The results are visualized in Figure 3.
Figure 3 confirms that positive choices of respondents prevail over negative ones. In groups 2, 3, 5–8, positive choices dominate the sum of neutral and negative choices. The negative selections vary from 5% in group 5 to 32% in group 1. Do you know whether this number of negative selections results from random deviations or objective reasons? We need to verify the statistical hypotheses to obtain the correct answer.

3.2. Verification of Statistical Hypotheses: The Number of Students with a Negative Attitude towards Using AI in the Teaching Process Is Zero

Table 5 demonstrates statistical indicators. Negative responses like “Rather negatively” and “Definitely negatively” were set to 1.0, and the other responses were set to 0.0 [87,88].
Table 5 demonstrates the M(x) values range from 4.92% to 31.94%. Data on verification of statistical hypotheses for each group of respondents are shown in Table 6.
Verifying our two statistical hypotheses (Table 6) demonstrates that the t-statistics |tstat| is more than the ttabl for every group. Thus, the Alternative Hypothesis was accepted.

4. Discussion

The “learners” survey is an essential tool of the “service economy” [89,90,91,92,93,94]. These works [82,89,90,91,92,93,94] emphasize that the consumer (in our case, “learners” or students) plays an important role. If university teachers and students are recognized as two sides of educational services, the importance of the study is beyond doubt.
Smart education deals with AI tools and other new educational technologies [1,21,34,42,43,44,45,46,47,59]. Smart education also improves the conditions for personalized learning [41]. This connects educational technologies, for example, AI tools, with learners [34,38].
The quality of education and approaches to organizing the educational process with maximum involvement of students in assessment activities may also contain different approaches to the use of AI. As data from articles [95,96] show, information systems can be successfully used in developing solutions for quality control, quality assurance, and testing elements of quality systems, which opens up additional prospects for using AI in educational organizations. In the context of the service economy, the quality of education is crucial as a factor in socio-economic development [97,98], digitalization of education [93,99,100], strategies for using AI [94,101,102], etc.
When students have negative attitudes towards using AI in the teaching process, you cannot conclude that “non-violent” environment requirements are met (Section 1).

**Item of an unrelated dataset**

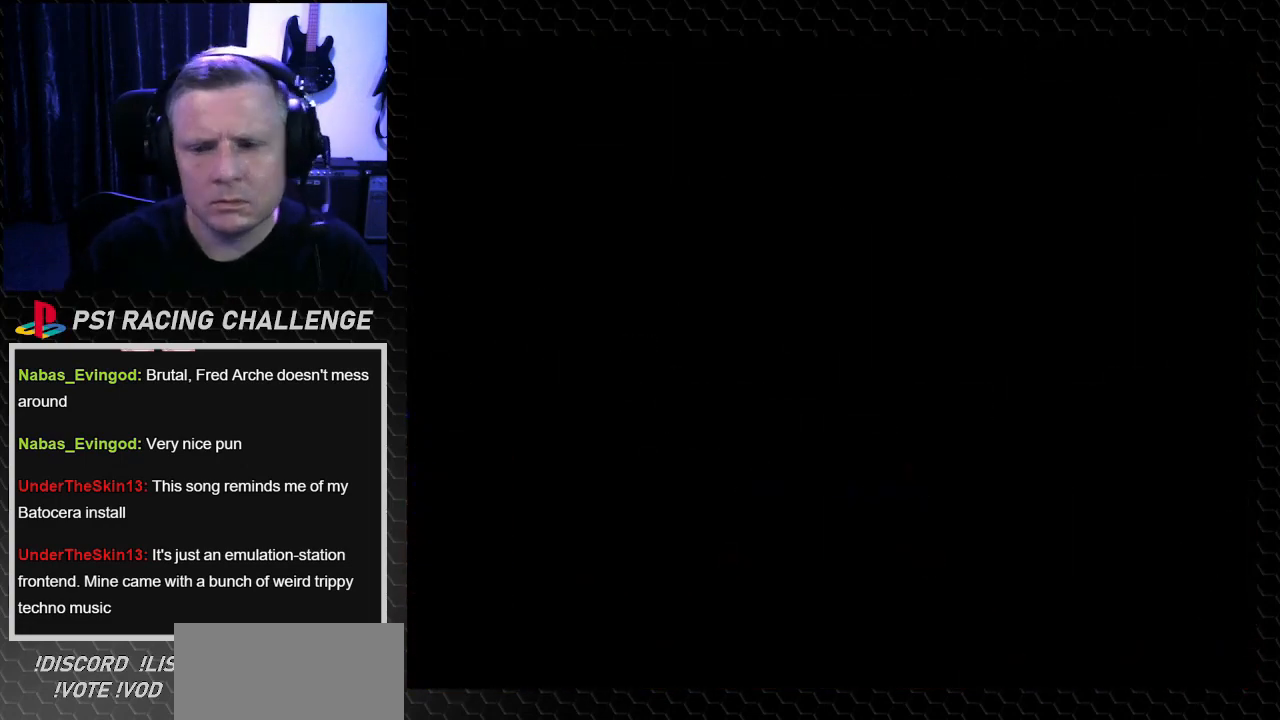
{"buttons": [], "left_stick": "center", "right_stick": "center", "events": []}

The values of M(x) for students with a negative attitude towards using AI in the teaching process range from 4.92% to 31.94% (Table 4).

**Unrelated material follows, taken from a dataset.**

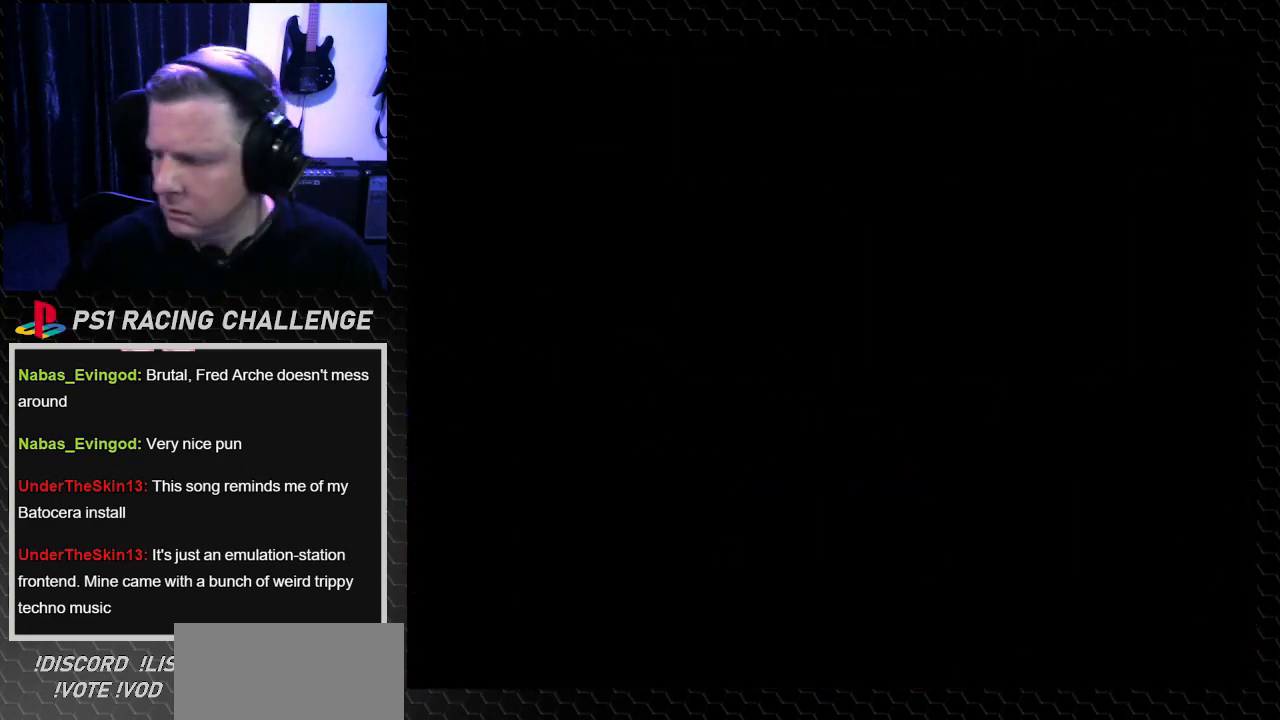
{"buttons": [], "left_stick": "center", "right_stick": "center", "events": []}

At a standard verification level (0.05), the Alternative Hypothesis was accepted: the number of students with a negative attitude towards using AI in the teaching process is greater than zero. The study showed that students with a negative attitude toward using AI in teaching could range from 4.92% to 31.94%. We have a statistically substantiated new scientific fact that up to about 1/3 of the number of students are (maybe) under the pressure of AI tools towards which they have a negative attitude. Some students do not meet the conditions of a “non-violent” learning environment. There may be up to 31.94% of such students.

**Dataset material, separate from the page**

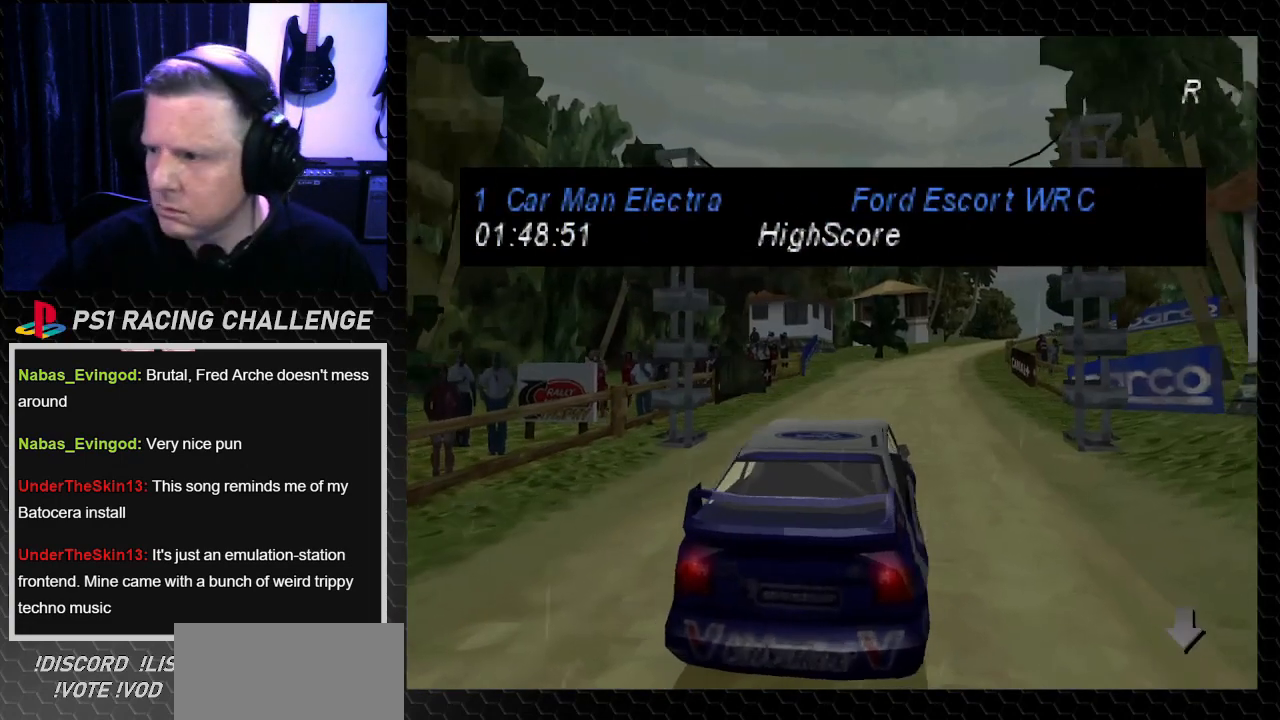
{"buttons": [], "left_stick": "center", "right_stick": "center", "events": []}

The results are the reason for managerial actions aimed at “non-violent” learning environments (SDG 4.3).
This manuscript continues the research that began in [59]. Table 7 compares the previous [59] and current results.
Table 7 shows the boundaries within which statistical indicators lie. The difference in M(x) is about 25.00%. However, the students from paper [59] fall within the range of M(x) variation for the problem studied in this manuscript. The value of δx from [59] also falls within the range of δx for the problem studied in this manuscript. The new datasets correlate with datasets published in [59]. The opinions of “learners” were also studied in articles [20,21,26,33,44,59,75,83,103,104,105]. However, the authors of articles [20,21,26,33,44,75,83,103,104] do not provide comparable statistical data.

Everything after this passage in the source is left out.